Une conséquence directe de l’hyper-fragmentation des parcours est l’augmentation des données collectées, ce qui crée des opportunités sur le marché de la “data”. De nombreuses technologies de pointe en permettant la correcte exploitation voient le jour et le Machine Learning est plus que jamais au centre des débats. Si choisir ses mots-clés, cibler une zone géographique, renseigner quelques lignes de texte et définir son enchère maximale suffisaient auparavant pour espérer faire des ventes, il en faut aujourd’hui bien plus pour battre la concurrence. 70 millions de signaux sont pris en compte par les algorithmes Google Ads au moment de chaque enchère. Alors même si l’on est très fort en mathématiques et doté d’une intelligence hors du commun, il semble relativement difficile de défier la machine et sa puissance de calcul (si vous ne me croyez pas, jetez donc un oeil à AlphaGo). Soutenu notamment par les investissements massifs des GAFA, le Machine Learning va prendre davantage de place dans la publicité dans les années à venir.

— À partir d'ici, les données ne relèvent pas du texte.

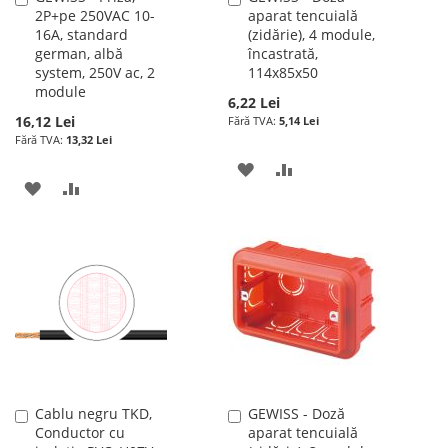
2P+pe 250VAC 10-
aparat tencuială
în
în
16A, standard
(zidărie), 4 module,
cos
cos
german, albă
încastrată,
system, 250V ac, 2
114x85x50
module
6,22 Lei
16,12 Lei
5,14 Lei
13,32 Lei
ADAUGATI
ADAUGATI
ADAUGATI
ADAUGATI
LA
PENTRU
LA
PENTRU
LISTA
COMPARARE
LISTA
COMPARARE
DE
DE
DORINTE
DORINTE
Cablu negru TKD,
GEWISS - Doză
Adauga
Adauga
Conductor cu
aparat tencuială
în
în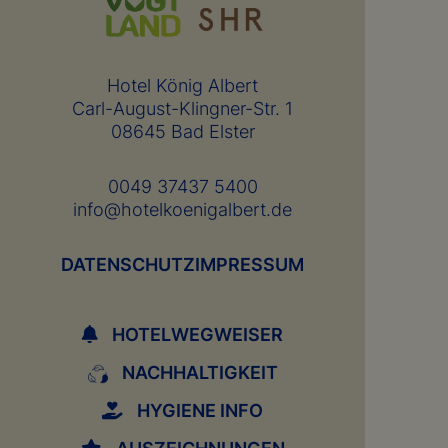
Hotel König Albert
Carl-August-Klingner-Str. 1
08645 Bad Elster
0049 37437 5400
info@hotelkoenigalbert.de
DATENSCHUTZ
IMPRESSUM
HOTELWEGWEISER
NACHHALTIGKEIT
HYGIENE INFO
AUSZEICHNUNGEN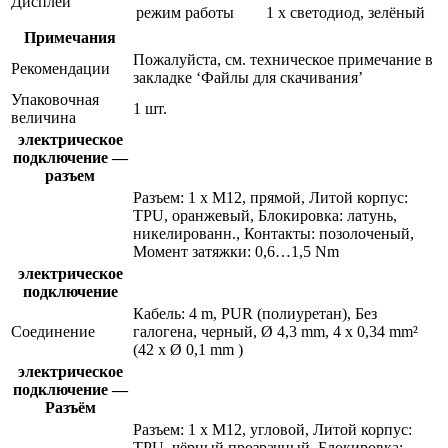
Дисплей
режим работы
1 x светодиод, зелёный
Примечания
Пожалуйста, см. техническое примечание в
Рекомендации
закладке ‘Файлы для скачивания’
Упаковочная
1 шт.
величина
электрическое
подключение —
разъем
Разъем: 1 x M12, прямой, Литой корпус:
TPU, оранжевый, Блокировка: латунь,
никелированн., Контакты: позолоченый,
Момент затяжки: 0,6…1,5 Nm
электрическое
подключение
Кабель: 4 m, PUR (полиуретан), Без
Соединение
галогена, черный, Ø 4,3 mm, 4 x 0,34 mm²
(42 x Ø 0,1 mm )
электрическое
подключение —
Разъём
Разъем: 1 x M12, угловой, Литой корпус:
TPU, чёрный прозрачный, Блокировка: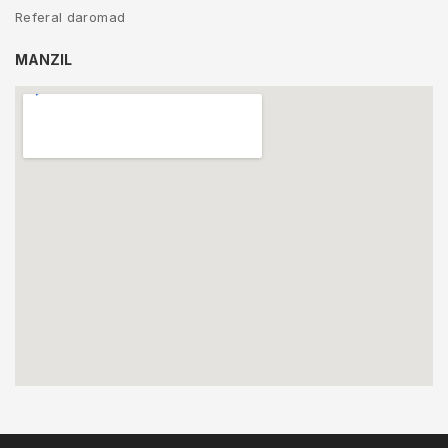
Referal daromad
MANZIL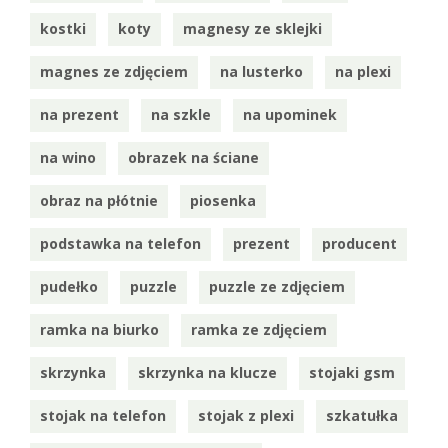
kostki
koty
magnesy ze sklejki
magnes ze zdjęciem
na lusterko
na plexi
na prezent
na szkle
na upominek
na wino
obrazek na ściane
obraz na płótnie
piosenka
podstawka na telefon
prezent
producent
pudełko
puzzle
puzzle ze zdjęciem
ramka na biurko
ramka ze zdjęciem
skrzynka
skrzynka na klucze
stojaki gsm
stojak na telefon
stojak z plexi
szkatułka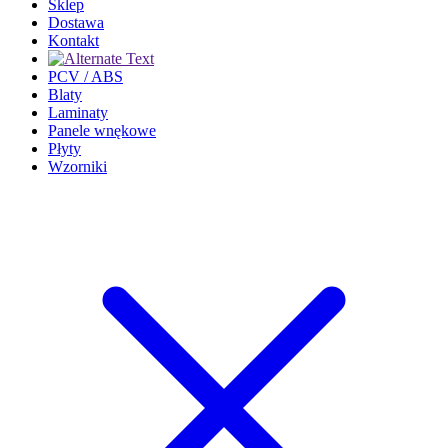
Sklep
Dostawa
Kontakt
PCV / ABS
Blaty
Laminaty
Panele wnękowe
Płyty
Wzorniki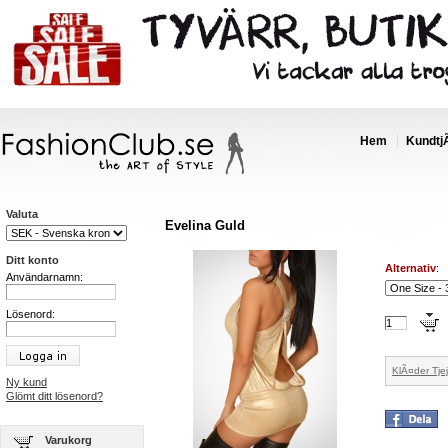
Hem
Kundtj
Valuta
Evelina Guld
Ditt konto
Alternativ
:
Användarnamn:
Lösenord:
KlÃ¤der Tjej
Ny kund
Glömt ditt lösenord?
Varukorg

Il est d’ailleurs déjà omniprésent puisque c’est lui qui se cache derrière les stratégies d’enchères intelligentes, la création d’annonces automatiques et les suggestions d’optimisation personnalisées, entre autres.

Une multiplication des domaines d’expertises liés au digital

Le marketing digital se résumait autrefois au SEO, au SEA et au SMO. Aujourd’hui, du fait notamment de la disparition des barrières entre online et offline ou entre notoriété et rentabilité, les expertises liées au digital explosent. On parle maintenant d’attribution, de programmatique, de drive-to-store, d’intégration CRM, d’audiences, d’inbound marketing, d’affiliation, de content marketing, de web analytics. La liste est sans fin et de nouveaux métiers du web voient régulièrement le jour (les Senior Digital Paid Media Acquisition & Retention Specialist se reconnaîtront).

Autre effet de ce décuplement des expertises : l‘accroissement du nombre de partenaires technologiques. Il ne suffit plus aujourd’hui de collaborer avec des designers pour s’assurer que nos visuels publicitaires soient attractifs, il est désormais monnaie commune d’intégrer à sa stratégie des acteurs tiers offrant des solutions technologiques répondant à un besoin marketing bien spécifique : mesure, analyse, attribution, tagging, bidding, marketing automation, création de flux, centralisation de données, par exemple. Et si l’on ajoute à cela le nombre croissant de régies publicitaires monétisant leurs inventaires, prônant ainsi leurs avantages concurrentiels auprès des annonceurs et agences, cela fait beaucoup de variables à prendre en compte.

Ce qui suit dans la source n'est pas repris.